Text block
Joseph Cabell Breckinridge Sr. (January 14, 1842 – August 18, 1920) was a Union Army officer from Kentucky during the American Civil War. In later life, he became a brigadier general in the U.S. Regular Army and Inspector General of the Army as well as a major general of volunteers in the Spanish–American War.

Early life
Breckinridge was born in 1842, a member of the prominent Breckinridge family, in Baltimore, Maryland.  His parents were Anne Sophonisba (née Preston) Breckinridge (1803–1844) and Robert Jefferson Breckinridge (1800–1871), a Presbyterian minister, politician, public office holder and abolitionist who was one of the most distinguished divines and one of the most prolific writers of the century.  His father served as a leader of the Kentucky emancipation party in 1849 and was a strong Union man in 1861 at the outbreak of the Civil War.

Collected material

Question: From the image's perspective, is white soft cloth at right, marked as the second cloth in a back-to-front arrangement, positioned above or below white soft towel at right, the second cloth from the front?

What to work on
**a.** In the Breckinridge biography, in what year did Robert Jefferson Breckinridge lead the Kentucky emancipation party?
**b.** Retype the Breckinridge biography from "Joseph Cabell Breckinridge" to "the Spanish–American War." with no changes.

Solved problems
**a.** 1849

**b.**
Joseph Cabell Breckinridge Sr. (January 14, 1842 – August 18, 1920) was a Union Army officer from Kentucky during the American Civil War. In later life, he became a brigadier general in the U.S. Regular Army and Inspector General of the Army as well as a major general of volunteers in the Spanish–American War.